Originally Posted by Brian T View Post
(though I REALLY wish I'd hunted down more of those Arrows! )
Maybe they're at the bottom of Lake Ontario or Dief has a pile of them in his casket (inside joke).

The most I ever got at Newtown for one DVD was about $35 for Experiment in Terror, which was still readily in-print at the time. Now it seems to be out-of-print and fetching fairly big money at the auction sites.
I've unloaded a few 80-centers (+/-) to Newtown over the months, mainly because I'd already exhausted the other options. DVD Planet wouldn't take 'em, the used shops wouldn't take 'em, and Amazon.ca Marketplace was fetching about the same, so in those instances, I have no problem just clearing 'em out.
Well, if I have a bunch of higher-yield DVDs in an order, I don't mind throwing in a few sub-50-cent ones. But I'm not spending $15 in shipping to send thirty DVDs worth a total of $10 or less.
At 15 cents though--heck, I've seen some on there for 3 cents!--I'd rather just build up a little pile of those, stick 'em in a grocery bag, and drop them off at the nearby branch of the Toronto library.
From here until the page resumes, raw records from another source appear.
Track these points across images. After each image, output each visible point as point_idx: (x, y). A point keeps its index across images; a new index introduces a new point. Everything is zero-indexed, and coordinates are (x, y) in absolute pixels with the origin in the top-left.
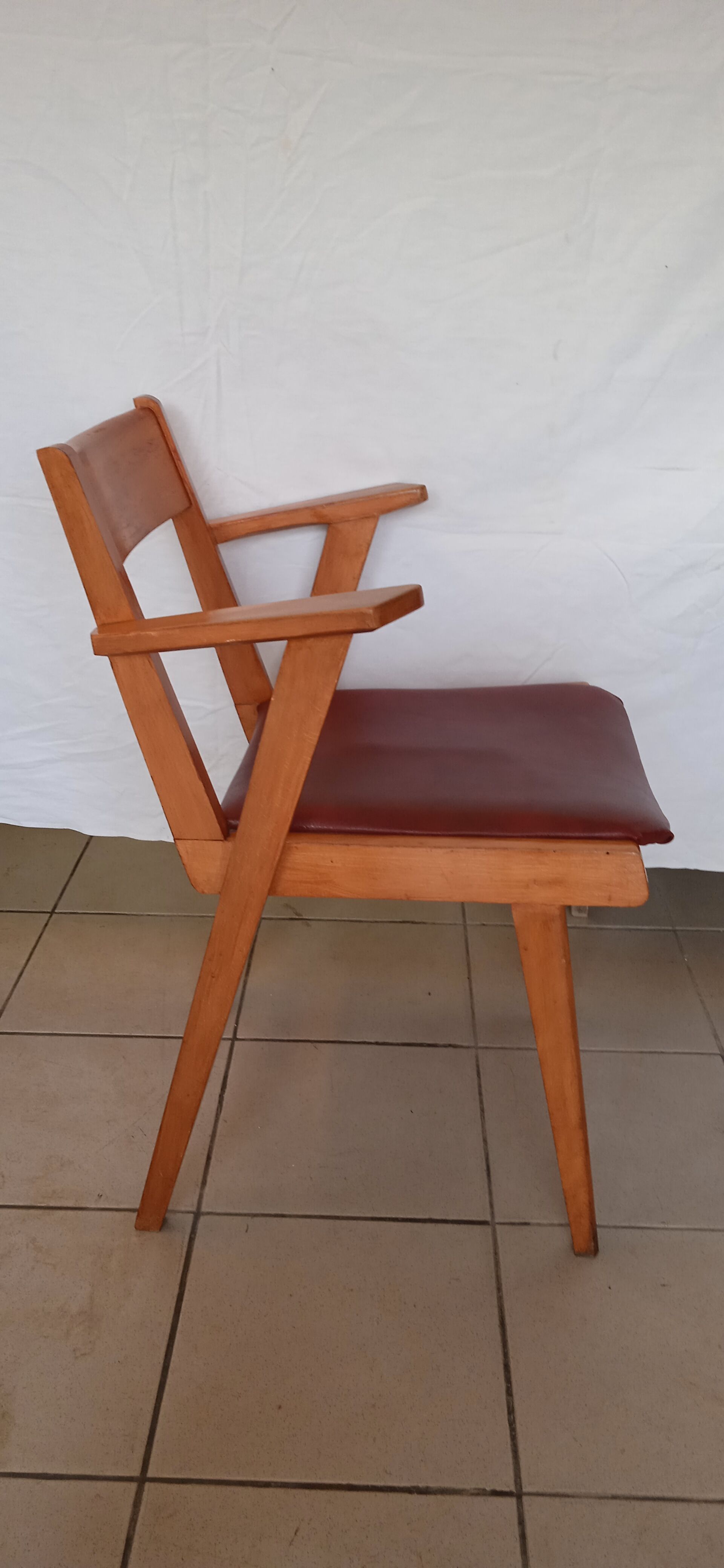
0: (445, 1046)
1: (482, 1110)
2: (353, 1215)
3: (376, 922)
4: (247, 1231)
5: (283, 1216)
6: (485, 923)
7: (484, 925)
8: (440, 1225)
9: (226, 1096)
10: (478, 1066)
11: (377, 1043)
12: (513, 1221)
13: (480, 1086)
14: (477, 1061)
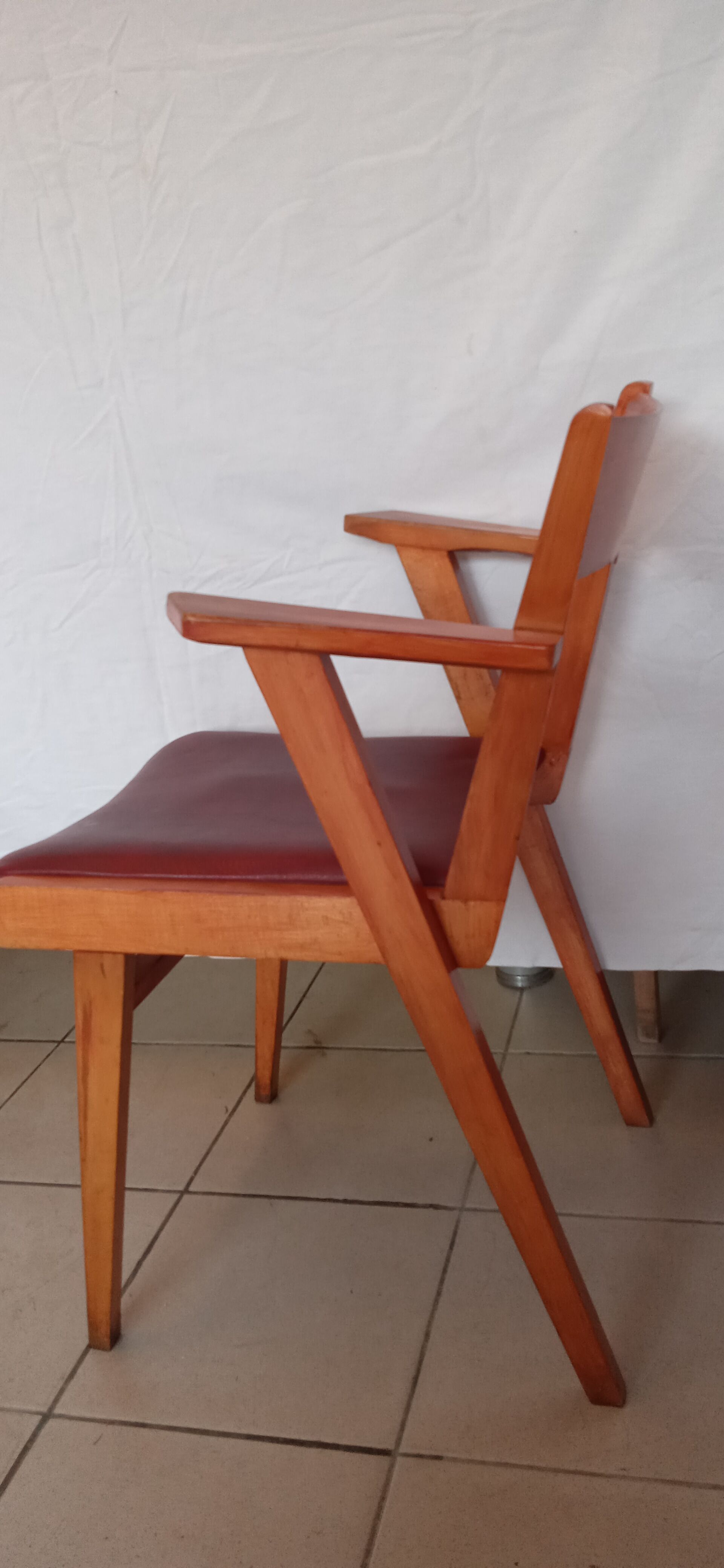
0: (425, 1206)
1: (439, 1294)
2: (226, 1430)
3: (404, 1050)
4: (95, 1443)
5: (143, 1425)
6: (530, 1051)
7: (528, 1053)
8: (328, 1452)
9: (145, 1263)
10: (455, 1233)
11: (345, 1201)
12: (422, 1452)
13: (448, 1260)
14: (457, 1227)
At least there I know they're likely to be enjoyed by more than one person, and for free, and if the library should decide to sell them off in one of their fundraisers, more the better! It's a good cause. My old public library in Sarnia was the beneficiary of a LOT of my stuff over the years, including about 150 Hong Kong DVDs and VCDs, and Korean DVDs and VHS tapes, which proved to be immensely popular among the growing populations of those cultures in the community. Three years on, I still pop in once in a while to see if my babies are still there. How pathetic is that?
That is a good idea. Better than them ending up in the trash. Or I could just donate them to Suspect or Queen Video. I have considered that option several times.
I'm not quite sure what you mean here. Are you referring to shipping the package FROM the U.S., though? Or getting the U.S. shipping rate from Newtown and using it toward the Canadian shipping rate? The latter would still eat into your profits big time, knowing Canadian rates, but any savings counts I guess.
That's what I mean. Better than nothing.
Lots of options out there, if nothing else!
Lots of online DVD options in the States. Sadly, not many - if any - realistic ones up here, which I don't understand. I would like to support Canadian business, but I'm not going to spend twice as much or more on a DVD (eg. DVDBoxOffice) I can order cheaply from the States. Amazon.ca has some DVD prices that can't be beat, but that can hardly be considered Canadian. The now-defunct DVDSoon, out of Quebec, had very competitive prices, but its customer service and reliability reputation wasn't great, so I never actually got around to ordering anything from it before it went under.